In Forgetting is so long, I collect abandoned family photographs, enlarge them to life-size, and paint over them as a kind of re-enlivening, dislocating the individuals from their formerly static place and time. Family photographs are revered to their loved ones, but if unmoored, the images and people within become hauntingly absent. Anthropologist Michael Taussig states that defacing sacred objects forces a “shock into being”—suddenly, we perceive them as present and piercing. By mixing painting with photography, I seek to lengthen Roland Barthes’ “moment of death” (the photograph) into a loving act of remembrance.
The use of bright swathes of color and ornate patterns signify a kind of vibrant afterlife, and the people’s vestiges become visitations. Each piece functions as an altar for the departed, a portal that fractures linear time, and a possibility for rich connection between the viewer and the painted subjects. Floral vegetation, forever blooming in fragmented time, underline relationships to the natural world and the hereafter. These rewilded botanic patterns adorn and embellish the photographic relics with devotional marks of care. Nearly forgotten people are transfigured and "reborn" into a fantastical, liminal space that holds both beauty and joy, temporarily suspended from oblivion.
ABOUT THE ARTIST
Daisy Patton is a multi-disciplinary artist born in Los Angeles, CA to a white mother from the American South and an Iranian father she never met. She spent her childhood moving between California and Oklahoma, deeply affected by these conflicting cultural landscapes and the ambiguous absences within her family. Influenced by collective and political histories, Patton explores storytelling and story-carrying, the meaning and social conventions of families, and what shapes living memory. Her work also examines in-between spaces and identities, including the fallibility of the body and the complexities of relationship and connection.

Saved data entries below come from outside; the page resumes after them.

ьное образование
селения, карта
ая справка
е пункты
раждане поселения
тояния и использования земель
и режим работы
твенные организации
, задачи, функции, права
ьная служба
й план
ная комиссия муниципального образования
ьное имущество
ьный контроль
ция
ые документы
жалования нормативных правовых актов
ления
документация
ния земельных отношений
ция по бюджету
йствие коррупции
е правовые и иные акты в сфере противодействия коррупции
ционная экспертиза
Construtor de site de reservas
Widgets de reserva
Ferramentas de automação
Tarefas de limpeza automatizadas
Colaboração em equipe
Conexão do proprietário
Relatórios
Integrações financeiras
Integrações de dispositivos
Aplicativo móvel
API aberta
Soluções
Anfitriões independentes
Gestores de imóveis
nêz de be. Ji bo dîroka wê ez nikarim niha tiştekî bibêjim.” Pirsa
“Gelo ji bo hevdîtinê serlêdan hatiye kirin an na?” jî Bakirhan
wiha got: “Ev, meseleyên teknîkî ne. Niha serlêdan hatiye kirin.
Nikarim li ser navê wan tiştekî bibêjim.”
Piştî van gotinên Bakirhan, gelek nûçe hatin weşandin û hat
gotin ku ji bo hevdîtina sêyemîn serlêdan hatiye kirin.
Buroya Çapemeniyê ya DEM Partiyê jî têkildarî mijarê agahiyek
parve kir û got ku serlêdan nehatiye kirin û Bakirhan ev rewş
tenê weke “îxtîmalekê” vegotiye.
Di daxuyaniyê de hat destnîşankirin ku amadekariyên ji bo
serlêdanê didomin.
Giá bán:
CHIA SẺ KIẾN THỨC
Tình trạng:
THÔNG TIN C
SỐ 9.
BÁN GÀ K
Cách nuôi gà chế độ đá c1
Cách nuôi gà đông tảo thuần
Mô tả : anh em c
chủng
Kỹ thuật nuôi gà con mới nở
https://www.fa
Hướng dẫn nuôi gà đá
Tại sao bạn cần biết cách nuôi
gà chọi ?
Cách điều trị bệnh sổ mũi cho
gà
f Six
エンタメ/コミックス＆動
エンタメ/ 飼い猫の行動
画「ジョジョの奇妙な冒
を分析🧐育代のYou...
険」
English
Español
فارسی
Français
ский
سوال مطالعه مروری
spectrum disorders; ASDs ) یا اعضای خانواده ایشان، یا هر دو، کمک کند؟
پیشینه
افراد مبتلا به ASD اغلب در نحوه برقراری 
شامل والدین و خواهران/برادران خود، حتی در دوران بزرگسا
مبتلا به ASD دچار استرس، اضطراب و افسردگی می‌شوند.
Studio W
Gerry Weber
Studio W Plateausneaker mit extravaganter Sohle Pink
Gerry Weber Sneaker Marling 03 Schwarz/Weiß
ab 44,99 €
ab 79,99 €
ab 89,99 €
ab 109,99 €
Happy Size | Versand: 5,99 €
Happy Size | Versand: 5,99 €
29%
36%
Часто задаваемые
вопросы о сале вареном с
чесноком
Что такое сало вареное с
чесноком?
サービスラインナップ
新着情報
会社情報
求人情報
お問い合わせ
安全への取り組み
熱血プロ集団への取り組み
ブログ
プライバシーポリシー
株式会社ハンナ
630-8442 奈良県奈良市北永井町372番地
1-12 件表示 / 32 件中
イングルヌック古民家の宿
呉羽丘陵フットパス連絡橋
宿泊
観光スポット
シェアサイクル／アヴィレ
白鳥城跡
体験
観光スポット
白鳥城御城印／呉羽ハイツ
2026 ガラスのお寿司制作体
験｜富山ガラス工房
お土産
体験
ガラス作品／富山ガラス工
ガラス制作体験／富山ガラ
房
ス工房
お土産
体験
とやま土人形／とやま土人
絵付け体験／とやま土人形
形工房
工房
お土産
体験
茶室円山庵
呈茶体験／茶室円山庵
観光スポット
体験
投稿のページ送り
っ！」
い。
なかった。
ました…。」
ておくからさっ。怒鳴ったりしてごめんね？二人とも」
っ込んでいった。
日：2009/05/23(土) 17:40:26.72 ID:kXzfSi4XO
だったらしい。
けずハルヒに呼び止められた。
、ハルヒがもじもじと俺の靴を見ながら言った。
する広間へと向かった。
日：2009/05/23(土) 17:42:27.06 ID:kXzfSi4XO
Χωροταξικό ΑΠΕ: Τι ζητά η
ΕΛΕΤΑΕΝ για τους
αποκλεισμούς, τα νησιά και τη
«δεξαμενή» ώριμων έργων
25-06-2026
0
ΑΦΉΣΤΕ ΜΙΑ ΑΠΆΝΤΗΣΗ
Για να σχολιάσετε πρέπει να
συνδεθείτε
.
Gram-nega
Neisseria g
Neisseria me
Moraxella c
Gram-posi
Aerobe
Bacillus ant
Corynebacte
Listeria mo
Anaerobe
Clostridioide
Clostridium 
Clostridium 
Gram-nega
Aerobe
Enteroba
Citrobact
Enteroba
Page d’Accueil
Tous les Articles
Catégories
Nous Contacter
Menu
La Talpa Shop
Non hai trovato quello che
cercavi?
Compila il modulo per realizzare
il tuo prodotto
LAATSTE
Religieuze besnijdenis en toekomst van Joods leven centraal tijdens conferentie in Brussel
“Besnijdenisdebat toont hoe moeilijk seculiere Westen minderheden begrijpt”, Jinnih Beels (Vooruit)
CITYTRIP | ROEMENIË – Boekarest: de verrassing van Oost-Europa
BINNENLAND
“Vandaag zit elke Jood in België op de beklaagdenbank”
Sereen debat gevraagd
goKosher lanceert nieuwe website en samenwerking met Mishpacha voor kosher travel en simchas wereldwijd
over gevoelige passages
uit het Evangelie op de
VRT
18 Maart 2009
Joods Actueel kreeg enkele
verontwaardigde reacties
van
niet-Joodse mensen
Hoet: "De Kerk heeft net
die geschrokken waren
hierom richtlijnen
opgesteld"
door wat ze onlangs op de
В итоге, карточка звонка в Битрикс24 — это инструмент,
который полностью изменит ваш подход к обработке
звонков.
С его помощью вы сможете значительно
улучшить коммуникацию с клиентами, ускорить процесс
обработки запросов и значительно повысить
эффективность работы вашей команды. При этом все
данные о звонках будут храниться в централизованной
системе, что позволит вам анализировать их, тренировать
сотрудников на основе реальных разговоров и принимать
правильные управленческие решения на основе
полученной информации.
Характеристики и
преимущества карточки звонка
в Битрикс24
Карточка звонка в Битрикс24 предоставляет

Currently residing in western Massachusetts, Patton has exhibited in solo and group shows nationally, including a solo at the CU Art Museum at the University of Colorado, the Chautauqua Institution and the Fulginitti Pavilion at the Center for Bioethics at the Anschutz Medical Campus, as well as group shows with Spring/Break NYC, the Katonah Museum of Art, The Delaware Contemporary, the International Museum of Science and Art, among others. She has paintings held in public and private collections such as the Denver Art Museum, the Tampa Museum of Art, Seattle University, Fidelity Investments Art Collection, and in international airport Boston Logan with Delta Airlines, among others. Patton’s work has been featured in publications such as Hyperallergic, The Jealous Curator, Transition Magazine, The Denver Post, The Chautauquan Daily, The Seattle Met, and more. Minerva Projects Press has published Broken Time Machines: Daisy Patton, a book with essays and poetry on Patton’s practice that debuted spring 2021.
Patton has completed artist residencies at Anderson Ranch, the Studios at MASS MoCA, RedLine Denver, Minerva Projects, and Eastside International in Los Angeles. She has been awarded a Massachusetts Cultural Council grant, a Barbara Deming Memorial Fund grant, an Assets for Artists Massachusetts Matched Savings grant, a Montage Travel Award from SMFA for research in Dresden, Germany, as well as longlisted for the Aesthetica Prize 2022. She earned her MFA from The School of the Museum of Fine Arts, Boston/Tufts University, a multi-disciplinary program, and has a BFA in Studio Arts from the University of Oklahoma with minors in History and Art History and an Honors degree. K Contemporary represents Patton in Denver, CO, and Koslov Larsen represents her in Houston, TX.